Researchers examined 900,000 patient admission medical records over four years at Veterans Administration Healthcare System hospitals and compared them against payroll records for each nurse to see how staffing changes affected patients' lengths of stay. The study found that a one-year increase in RNs' average tenure on a hospital unit was associated with a 1.3 percent decrease in length of stay, according to the announcement.

Researchers found paying staff RNs overtime to work more hours on a unit is more cost-effective than relying on temporary staffing agencies to fill RN vacancies. Staffing RNs, as opposed to unlicensed assistive personnel, also shortened lengths of stay, but those numbers increased when a member of the nursing team left or the team got a new member, according to the announcement.

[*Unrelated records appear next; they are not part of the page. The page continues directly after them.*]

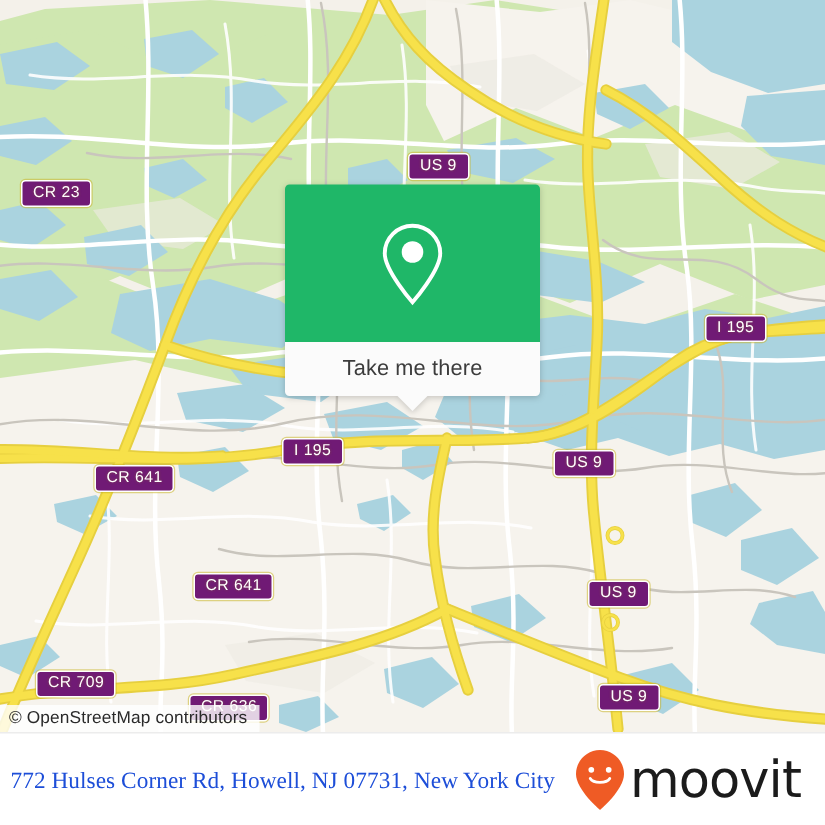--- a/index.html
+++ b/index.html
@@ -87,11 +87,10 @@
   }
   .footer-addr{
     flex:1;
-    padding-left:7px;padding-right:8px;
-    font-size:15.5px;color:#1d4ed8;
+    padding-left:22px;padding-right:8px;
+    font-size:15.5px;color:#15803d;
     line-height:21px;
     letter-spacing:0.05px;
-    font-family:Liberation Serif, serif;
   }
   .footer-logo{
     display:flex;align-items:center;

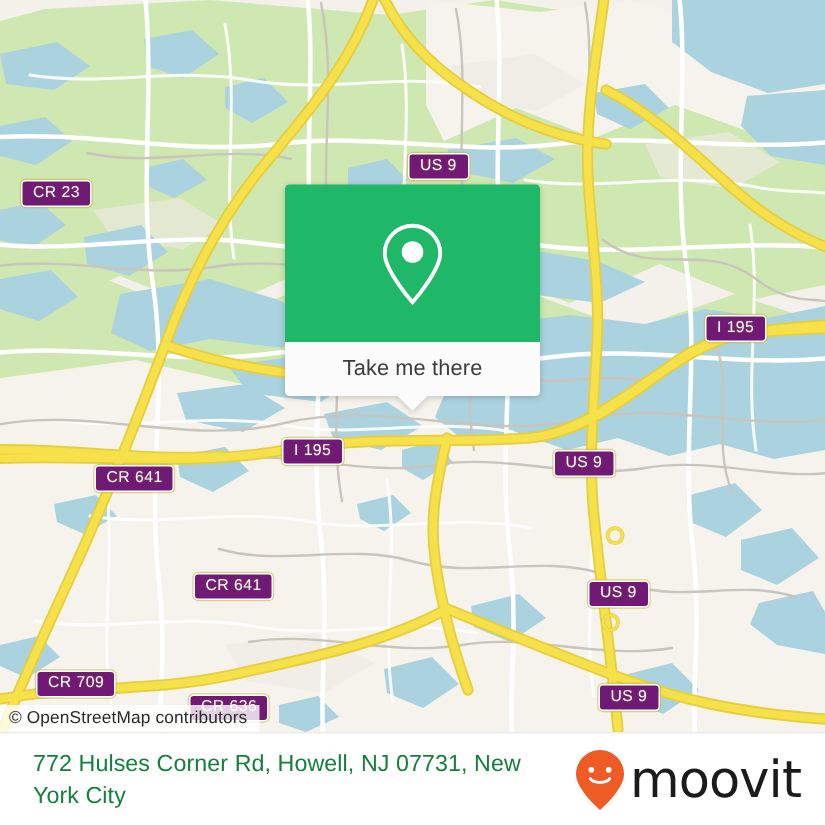--- a/index.html
+++ b/index.html
@@ -94,7 +94,7 @@
   }
   .footer-logo{
     display:flex;align-items:center;
-    padding-right:16px;
+    padding-right:0;
   }
   .logo-mark{margin-right:3px;display:block;}
   .logo-word{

"Reducing length of stay is the holy grail of hospital management because it means patients are getting higher quality, more cost-effective care," senior study author Patricia Stone, Ph.D., R.N., centennial professor of health policy at Columbia Nursing, said in the announcement. "When the same team of nurses works together over the years, the nurses develop a rhythm and routines that lead to more efficient care. Hospitals need to keep this in mind when making staffing decisions--disrupting the balance of a team can make quality go down and costs go up."